**Text for analysis:**
We do not waste time with our people. If you are not suitable you leave. For us it is not whether they are expatriates or Nigerians or they are from the ECOWAS region or not. The question is that we need technical people and we look for where we can get them as long as they meet the requirements. As at today six per cent of our workforce is expatriates but like I told you before, that percentage is going to increase, not just relative to Aero Contractors but across the board in the aviation industry because the number of Nigerians in the business is not much. A lot of people coming in now are inexperienced.
You hear a lot of people say, why don’t you employ Nigerians but the question is, what experience do these Nigerians have? So, just as we pick up non experienced Nigerians and try to train them, we must balance them to make sure we do have experienced people also working in the company. There is no way we can put inexperienced pilots and engineers at work without their being monitored by experienced people. We have Nigerians who have worked in this company for 35 years; we also have expatriates who have also worked in this company for 35 years. The oldest we have now is 32 years. To me, they are Nigerians.
There is also a gap in the industry because we have a lot of elderly Nigerians who are retiring but if you look at the population of Nigeria in terms of experience in the 35 to 45 years bracket it is very low, relatively speaking. So as an industry we see a shift where we try to cover that gap; as more Nigerians retire we bring in expatriates to cover that gap. But to say that those who are good don’t want to come here…it is not everybody that wants to come to Nigeria, whether they are good or not, but those that want to come it is for you to get the best and be able to pay him. If you want the best you should be able to attract the best.
Artificial pricing of aviation fuel and alleged conspiracy by marketers
We have heard this story severally. Is it a cabal you want to use? I don’t know because we are not in that business. Yes, the product is too expensive and we will like to have more suppliers in the market. We definitely know that the prices are too high and can come down. We actually saw a slight shift last week when it was reduced by just over a Naira. We definitely believe that there is still room for about N12.00 to come down. We can also see that whenever there is enough fuel in the market as in the law of demand and supply, the price will drop. But immediately there is issue with supply the price will go up. There is possible lack of planning which causes hiccups in the supply because everybody knows what we need on daily basis. It doesn’t fluctuate that much.
If they import ship load every week that is ok, but why is it that we import four ship loads and they stop. We put this question to them but some of their response is that the money they get from the Federal Government in relation to the subsidy is that if that money is not paid they are not able to import but when the money comes in they will import all the fuel at the same time and swamp the whole place with fuel and wait for another payment. Aviation fuel is not subsidized but the whole products are imported together. The process of getting the product to the country goes through a lot of delays which also adds to the cost and this is another area that government needs to streamline.
Limiting of passenger facilitation by poor infrastructure
When you talk of infrastructure you are also talking about security. And we know that first flight out of any state is about 6.00 o’clock in the morning. If you cannot start working earlier than that obviously that is a limitation. You also know that 80 per cent of the airports in the country close by 6.00 O’clock in the evening; this is either that there is no infrastructure or there is no business and they will say by 6.00 o’clock we should close. The other airports that open for 24 hours the next question is who wants to keep traveling through the night? But if you are in America you will have these flights they call the red eye where the flights start about 12 midnight or 2.00 am and they keep flying till 5.00 am, but in Nigeria we don’t have that opportunity.

**Work to be completed:**
Transcribe word for word the passage of the Nigerian aviation text that opens with "You hear a lot" and closes with "they are Nigerians.".

**Data excerpt:**
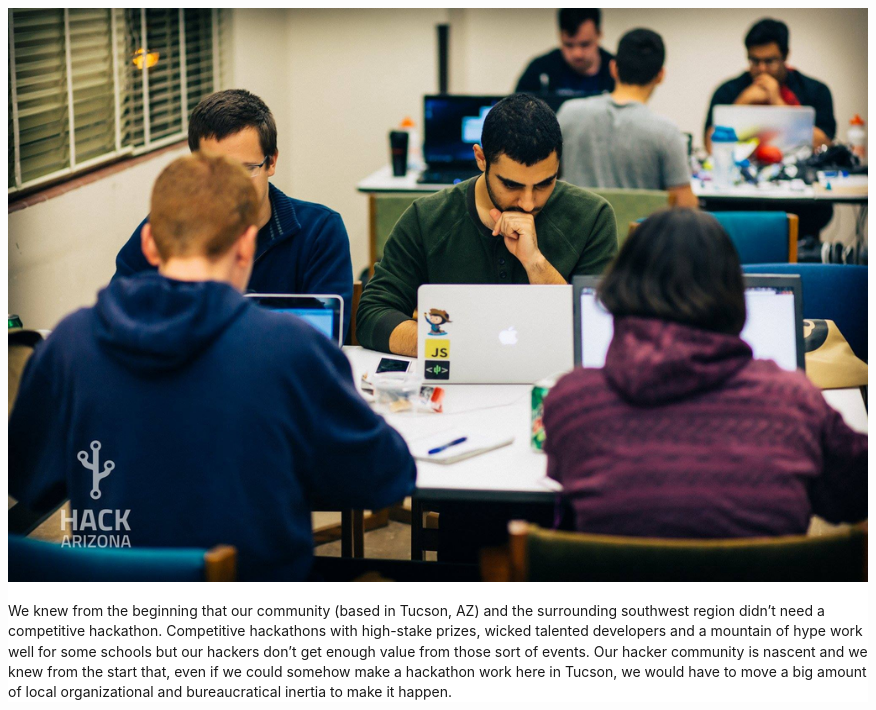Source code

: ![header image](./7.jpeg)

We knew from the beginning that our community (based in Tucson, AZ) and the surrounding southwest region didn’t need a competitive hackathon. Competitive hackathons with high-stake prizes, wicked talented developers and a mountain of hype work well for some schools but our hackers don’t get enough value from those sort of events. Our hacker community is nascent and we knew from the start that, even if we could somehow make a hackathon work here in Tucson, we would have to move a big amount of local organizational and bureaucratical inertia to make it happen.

**Solved exercise:**
You hear a lot of people say, why don’t you employ Nigerians but the question is, what experience do these Nigerians have? So, just as we pick up non experienced Nigerians and try to train them, we must balance them to make sure we do have experienced people also working in the company. There is no way we can put inexperienced pilots and engineers at work without their being monitored by experienced people. We have Nigerians who have worked in this company for 35 years; we also have expatriates who have also worked in this company for 35 years. The oldest we have now is 32 years. To me, they are Nigerians.